The spectre of Trump’s earlier defiance of international norms looms large, fuelling concerns that legal frameworks may again be swept aside. In his first term, Trump unilaterally recognised Israeli sovereignty over occupied East Jerusalem and the Golan Heights, sweeping moves that directly contravened decades of international consensus. Both actions were rejected by the United Nations General Assembly, the Security Council and the International Court of Justice, as well as by a majority of states, which deemed the annexations to be violations of international law. If Trump’s Gaza scheme is anything to go by, he seems utterly unperturbed and ready to flout international law entirely if it suits him.

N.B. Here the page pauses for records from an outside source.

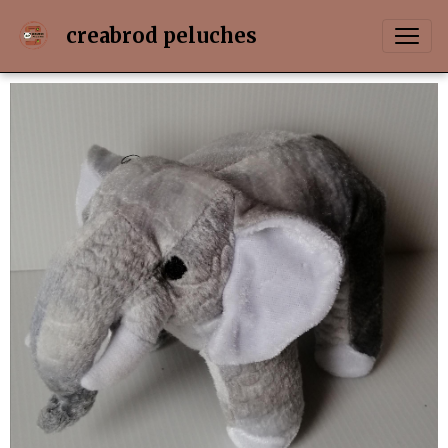
creabrod peluches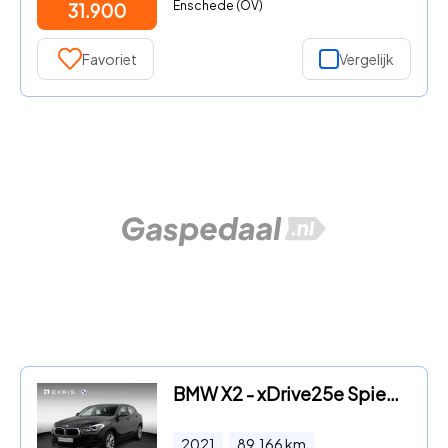
Enschede (OV)
31.900
Favoriet
Vergelijk
BMW X2 - xDrive25e Spiegels Elektrisch Inklapbaar | Achteruitrijcamer
2021
89.166
km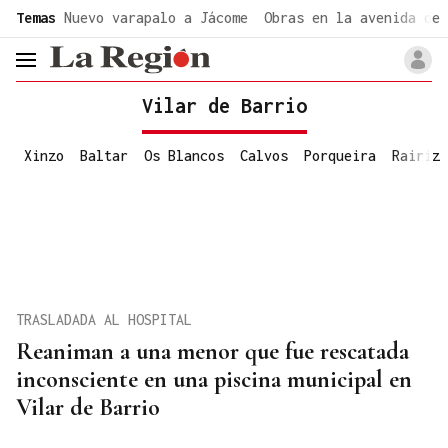
common.go-to-content
Temas
Nuevo varapalo a Jácome
Obras en la avenida de 
header.menu.open
Vilar de Barrio
Xinzo
Baltar
Os Blancos
Calvos
Porqueira
Rairiz
TRASLADADA AL HOSPITAL
Reaniman a una menor que fue rescatada
inconsciente en una piscina municipal en
Vilar de Barrio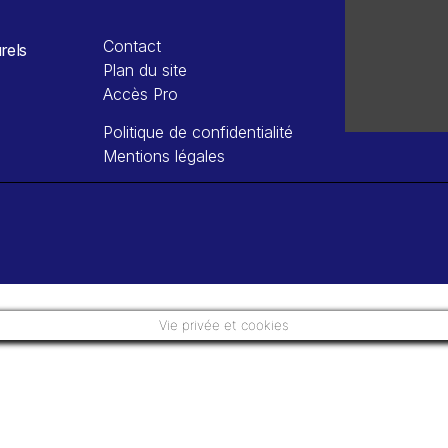
Contact
rels
Plan du site
Accès Pro
Politique de confidentialité
Mentions légales
Vie privée et cookies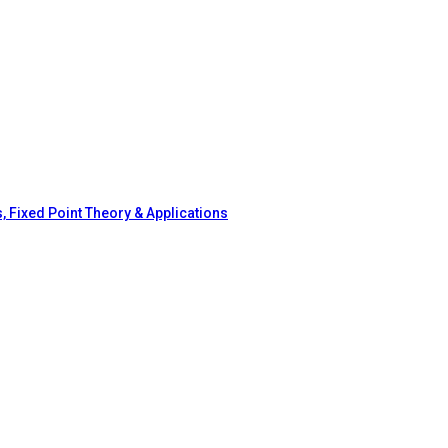
, Fixed Point Theory & Applications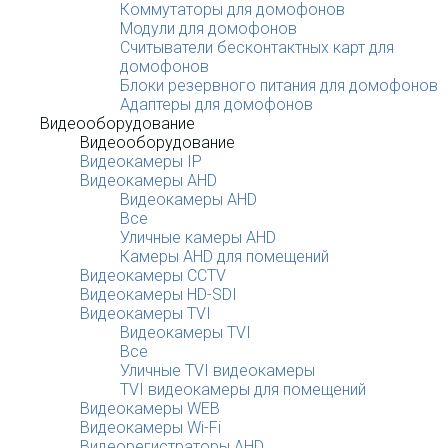
Коммутаторы для домофонов
Модули для домофонов
Считыватели бесконтактных карт для
домофонов
Блоки резервного питания для домофонов
Адаптеры для домофонов
Видеооборудование
Видеооборудование
Видеокамеры IP
Видеокамеры AHD
Видеокамеры AHD
Все
Уличные камеры AHD
Камеры AHD для помещений
Видеокамеры CCTV
Видеокамеры HD-SDI
Видеокамеры TVI
Видеокамеры TVI
Все
Уличные TVI видеокамеры
TVI видеокамеры для помещений
Видеокамеры WEB
Видеокамеры Wi-Fi
Видеорегистраторы AHD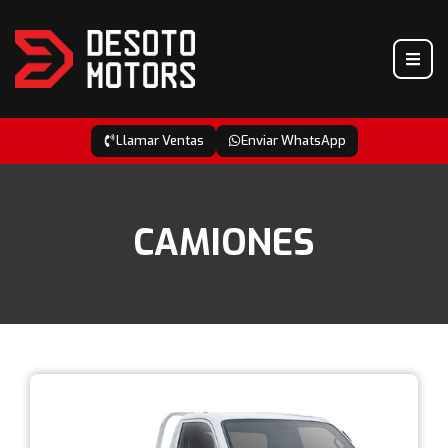
Llamar Ventas
Enviar WhatsApp
CAMIONES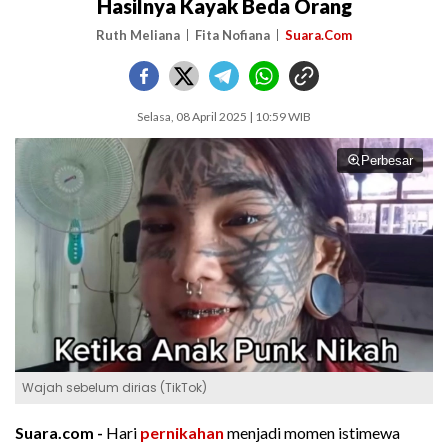
Hasilnya Kayak Beda Orang
Ruth Meliana
Fita Nofiana
Suara.Com
Selasa, 08 April 2025 | 10:59 WIB
Perbesar
Wajah sebelum dirias (TikTok)
Suara.com -
Hari
pernikahan
menjadi momen istimewa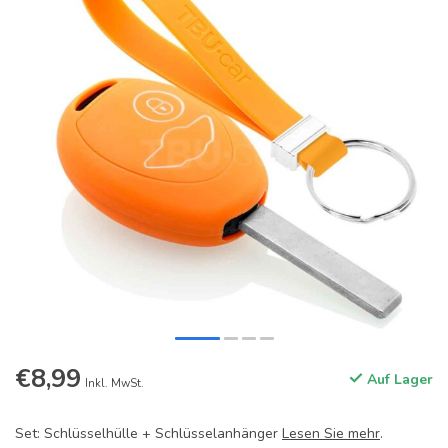
€8,99
Auf Lager
Inkl. MwSt.
Set: Schlüsselhülle + Schlüsselanhänger
Lesen Sie mehr
.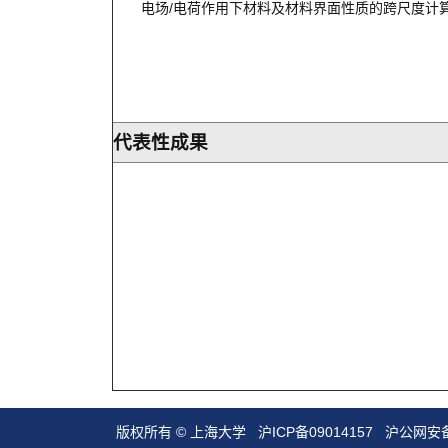
电场/电荷作用下材料及材料界面性质的跨尺度计
代表性成果
版权所有 ©
上海大学
沪ICP备09014157
沪公网安备3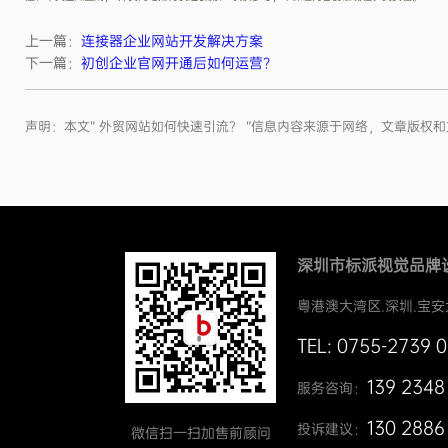
上一篇：
连接器企业网站开发解决方案
下一篇：
初创企业官网开通后如何运营？
声明：本文“ 外贸网站如何快速引流？ ”信息内容来源于网络，文章版
深圳市标派视觉品牌
粤港澳大湾区.深圳.宝安
TEL: 0755-2739 
139 2348
服务咨询：
130 2886
投诉建议：
微信扫一扫加售前顾问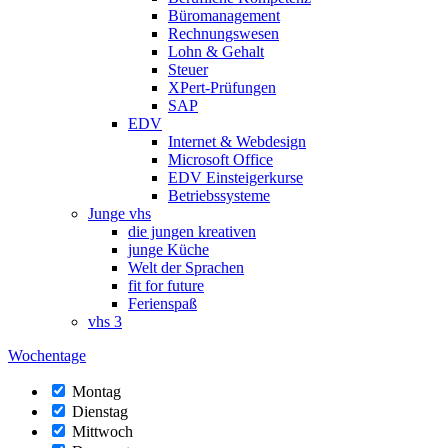
Büromanagement
Rechnungswesen
Lohn & Gehalt
Steuer
XPert-Prüfungen
SAP
EDV
Internet & Webdesign
Microsoft Office
EDV Einsteigerkurse
Betriebssysteme
Junge vhs
die jungen kreativen
junge Küche
Welt der Sprachen
fit for future
Ferienspaß
vhs 3
Wochentage
Montag
Dienstag
Mittwoch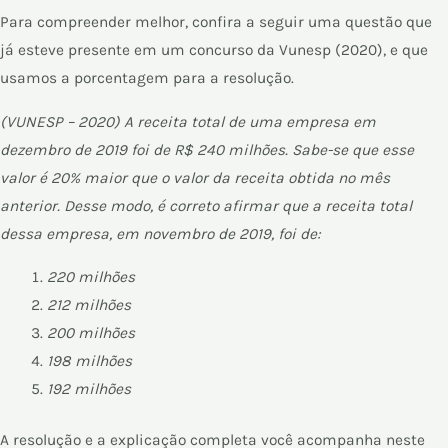
Para compreender melhor, confira a seguir uma questão que
já esteve presente em um concurso da Vunesp (2020)​, e que
usamos a porcentagem para a resolução.
(VUNESP – 2020) A receita total de uma empresa em
dezembro de 2019 foi de R$ 240 milhões. Sabe-se que esse
valor é 20% maior que o valor da receita obtida no mês
anterior. Desse modo, é correto afirmar que a receita total
dessa empresa, em novembro de 2019, foi de:
220 milhões
212 milhões
200 milhões
198 milhões
192 milhões
A resolução e a explicação completa você acompanha neste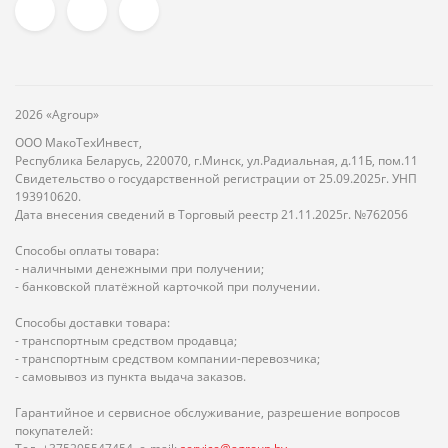
2026 «Agroup»
ООО МакоТехИнвест,
Республика Беларусь, 220070, г.Минск, ул.Радиальная, д.11Б, пом.11
Свидетельство о государственной регистрации от 25.09.2025г. УНП
193910620.
Дата внесения сведений в Торговый реестр 21.11.2025г. №762056
Способы оплаты товара:
- наличными денежными при получении;
- банковской платёжной карточкой при получении.
Способы доставки товара:
- транспортным средством продавца;
- транспортным средством компании-перевозчика;
- самовывоз из пункта выдача заказов.
Гарантийное и сервисное обслуживание, разрешение вопросов
покупателей: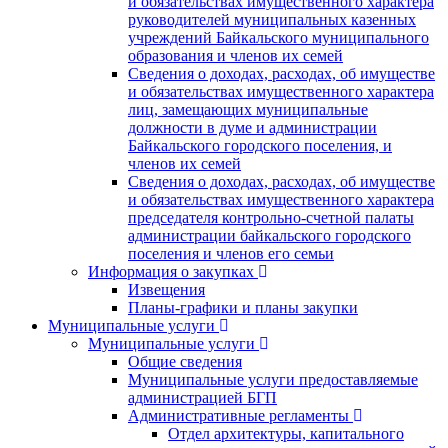
и обязательствах имущественного характера
руководителей муниципальных казенных
учреждений Байкальского муниципального
образования и членов их семей
Сведения о доходах, расходах, об имуществе
и обязательствах имущественного характера
лиц, замещающих муниципальные
должности в думе и администрации
Байкальского городского поселения, и
членов их семей
Сведения о доходах, расходах, об имуществе
и обязательствах имущественного характера
председателя контрольно-счетной палаты
администрации байкальского городского
поселения и членов его семьи
Информация о закупках
Извещения
Планы-графики и планы закупки
Муниципальные услуги
Муниципальные услуги
Общие сведения
Муниципальные услуги предоставляемые
администрацией БГП
Административные регламенты
Отдел архитектуры, капитального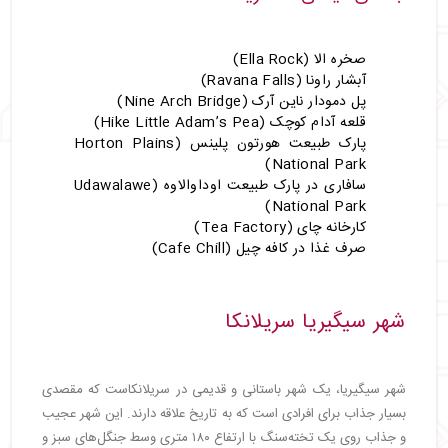
صخره الا (Ella Rock)
آبشار راونا (Ravana Falls)
پل دمودار ناین آرک (Nine Arch Bridge)
قلعه آدام کوچک (Hike Little Adam’s Pea)
پارک طبیعت هورتون پلینس (Horton Plains
National Park)
سافاری در پارک طبیعت اوداوالاوه (Udawalawe
National Park)
کارخانه چای (Tea Factory)
صرف غذا در کافه چیل (Cafe Chill)
شهر سیگیریا سریلانکا
شهر سیگیریا، یک شهر باستانی و قدیمی در سریلانکاست که مقصدی
بسیار جذاب برای افرادی است که به تاریخ علاقه دارند. این شهر عجیب
و جذاب روی یک تخته‌سنگ با ارتفاع ۱۸۰ متری وسط جنگل‌های سبز و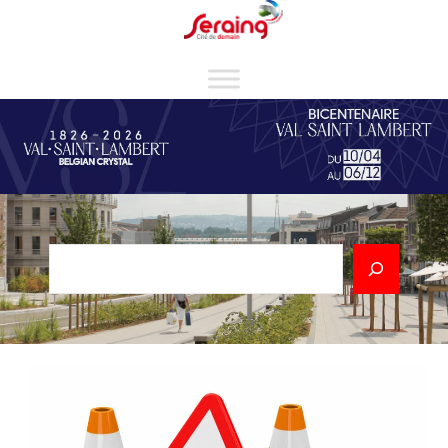
Cookies management panel
Rechercher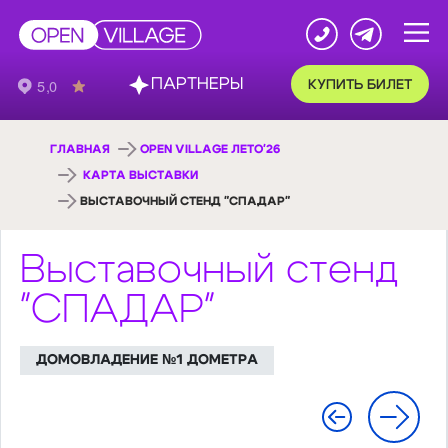
ПАРТНЕРЫ
КУПИТЬ БИЛЕТ
ГЛАВНАЯ
OPEN VILLAGE ЛЕТО'26
КАРТА ВЫСТАВКИ
ВЫСТАВОЧНЫЙ СТЕНД "СПАДАР"
Выставочный стенд
"СПАДАР"
ДОМОВЛАДЕНИЕ №1 ДОМЕТРА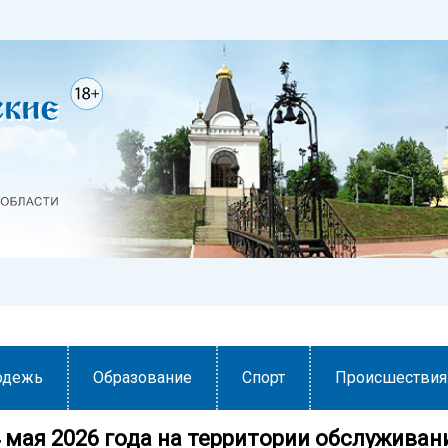
одежь
Образование
Спорт
Происшествия
4 мая 2026 года на территории обслуживан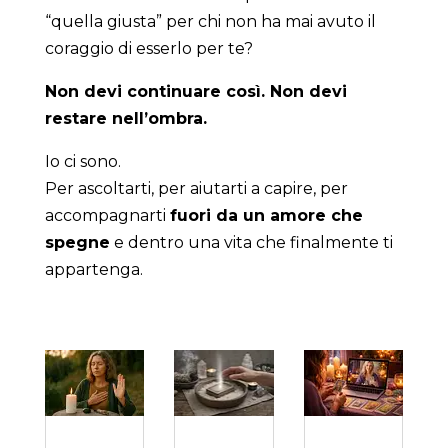
“quella giusta” per chi non ha mai avuto il
coraggio di esserlo per te?
Non devi continuare così. Non devi
restare nell’ombra.
Io ci sono.
Per ascoltarti, per aiutarti a capire, per
accompagnarti
fuori da un amore che
spegne
e dentro una vita che finalmente ti
appartenga.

In what respects to Trump’s plans for Greenland, assuming Denmark agrees, the US can’t simply buy Greenland now. Especially not without the consent of the Greenlanders. Anything else would violate their right to self-determination. You can no longer sell off parts of a state territory. While the right to self-determination under international law is a more recent development, it goes back to the idea of popular sovereignty emerging during the Enlightenment. Accordingly, a monarch could no longer dispose of parts of his territory at will, even if this understanding was initially limited to European territory. The 20th century then saw the development of a general right to self-determination under international law, which is mentioned in the UN Charta and in the first article of both UN Human Rights Covenants. It provided the basis for decolonization during the postwar period. In 2019, the International Court of Justice reaffirmed its validity.